(TASK DIRECTIONS) If an entry below contains an image, drop the image and retype the rest exactly.

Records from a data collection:
++++++++++

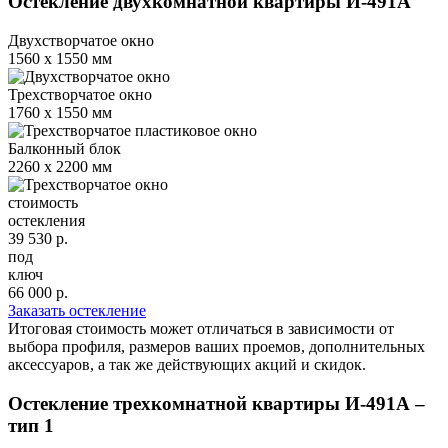
Остекление двухкомнатной квартиры И-491А
Двухстворчатое окно
1560 х 1550 мм
Трехстворчатое окно
1760 х 1550 мм
Балконный блок
2260 х 2200 мм
стоимость
остекления
39 530
р.
под
ключ
66 000
р.
Заказать остекление
Итоговая стоимость может отличаться в зависимости от
выбора профиля, размеров ваших проемов, дополнительных
аксессуаров, а так же действующих акций и скидок.
Остекление трехкомнатной квартиры И-491А –
тип 1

++++++++++

(TASK RESPONSE)
Остекление двухкомнатной квартиры И-491А
Двухстворчатое окно
1560 х 1550 мм
Трехстворчатое окно
1760 х 1550 мм
Балконный блок
2260 х 2200 мм
стоимость
остекления
39 530
р.
под
ключ
66 000
р.
Заказать остекление
Итоговая стоимость может отличаться в зависимости от
выбора профиля, размеров ваших проемов, дополнительных
аксессуаров, а так же действующих акций и скидок.
Остекление трехкомнатной квартиры И-491А –
тип 1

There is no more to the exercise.